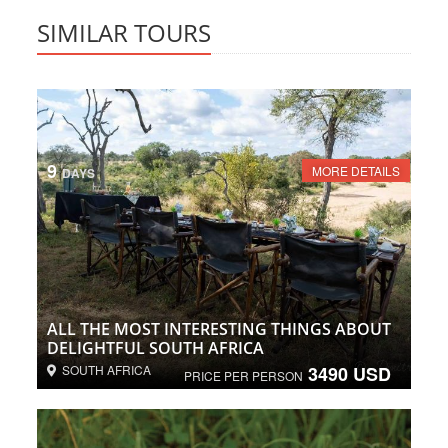
SIMILAR TOURS
9
MORE DETAILS
DAYS
ALL THE MOST INTERESTING THINGS ABOUT
DELIGHTFUL SOUTH AFRICA
SOUTH AFRICA
3490 USD
PRICE PER PERSON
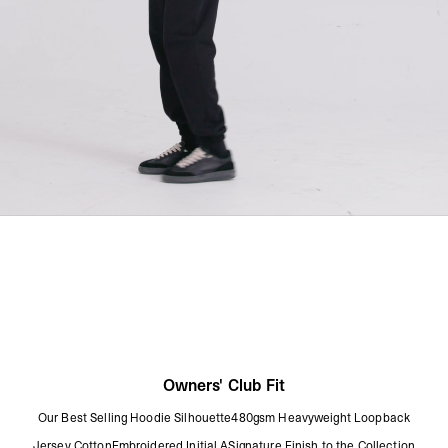
Owners' Club Fit
Our Best Selling Hoodie Silhouette480gsm Heavyweight Loopback
Jersey CottonEmbroidered Initial ASignature Finish to the Collection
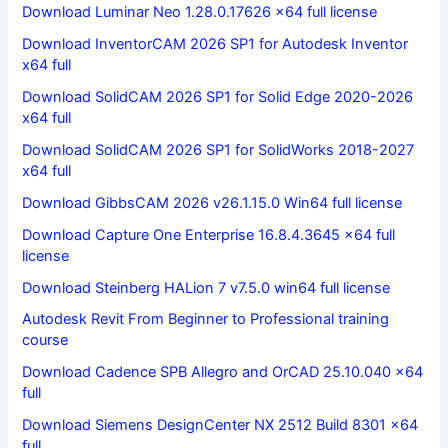
Download Luminar Neo 1.28.0.17626 x64 full license
Download InventorCAM 2026 SP1 for Autodesk Inventor
x64 full
Download SolidCAM 2026 SP1 for Solid Edge 2020-2026
x64 full
Download SolidCAM 2026 SP1 for SolidWorks 2018-2027
x64 full
Download GibbsCAM 2026 v26.1.15.0 Win64 full license
Download Capture One Enterprise 16.8.4.3645 x64 full
license
Download Steinberg HALion 7 v7.5.0 win64 full license
Autodesk Revit From Beginner to Professional training
course
Download Cadence SPB Allegro and OrCAD 25.10.040 x64
full
Download Siemens DesignCenter NX 2512 Build 8301 x64
full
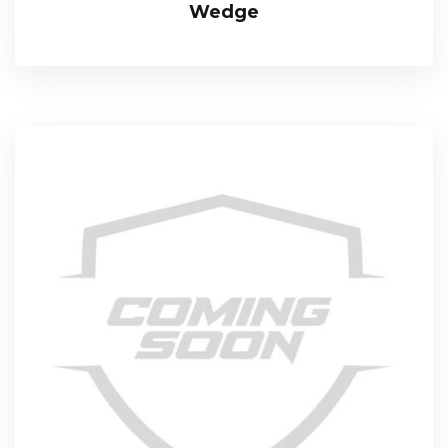
Wedge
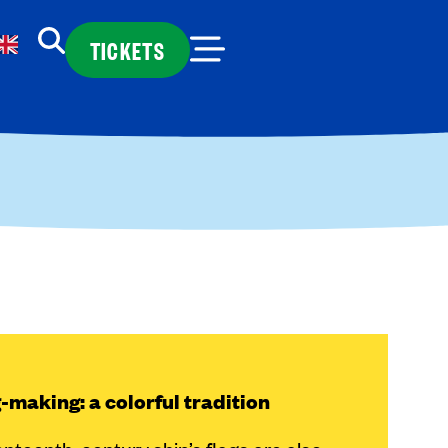
TICKETS
-making: a colorful tradition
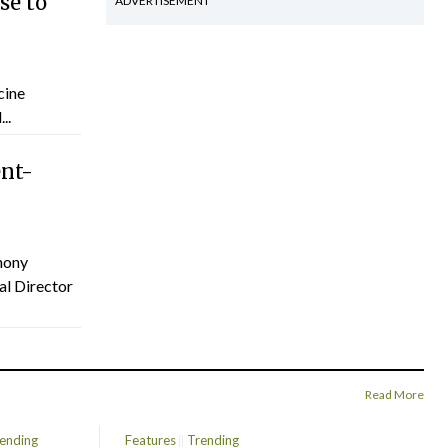
se to
ADVERTISEMENT
cine
..
ent-
hony
al Director
Read More
ending
Features
Trending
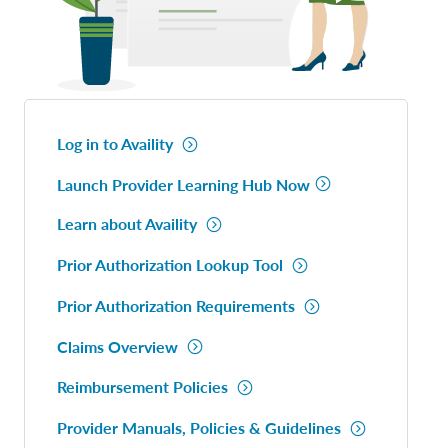
Log in to Availity
Launch Provider Learning Hub Now
Learn about Availity
Prior Authorization Lookup Tool
Prior Authorization Requirements
Claims Overview
Reimbursement Policies
Provider Manuals, Policies & Guidelines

Task item
Replace every "Download" in the lines above with "Get" and give the lines again with nothing else changed, leaving out the pictures.

Answer section
SIMILAR TOURS
9
MORE DETAILS
DAYS
ALL THE MOST INTERESTING THINGS ABOUT
DELIGHTFUL SOUTH AFRICA
SOUTH AFRICA
3490 USD
PRICE PER PERSON
Owners' Club Fit
Our Best Selling Hoodie Silhouette480gsm Heavyweight Loopback
Jersey CottonEmbroidered Initial ASignature Finish to the Collection
Get Luminar Neo 1.28.0.17626 x64 full license
Get InventorCAM 2026 SP1 for Autodesk Inventor
x64 full
Get SolidCAM 2026 SP1 for Solid Edge 2020-2026
x64 full
Get SolidCAM 2026 SP1 for SolidWorks 2018-2027
x64 full
Get GibbsCAM 2026 v26.1.15.0 Win64 full license
Get Capture One Enterprise 16.8.4.3645 x64 full
license
Get Steinberg HALion 7 v7.5.0 win64 full license
Autodesk Revit From Beginner to Professional training
course
Get Cadence SPB Allegro and OrCAD 25.10.040 x64
full
Get Siemens DesignCenter NX 2512 Build 8301 x64
full
Wedge
TICKETS
-making: a colorful tradition
se to
ADVERTISEMENT
cine
..
ent-
hony
al Director
Read More
ending
Features
Trending
Log in to Availity
Launch Provider Learning Hub Now
Learn about Availity
Prior Authorization Lookup Tool
Prior Authorization Requirements
Claims Overview
Reimbursement Policies
Provider Manuals, Policies & Guidelines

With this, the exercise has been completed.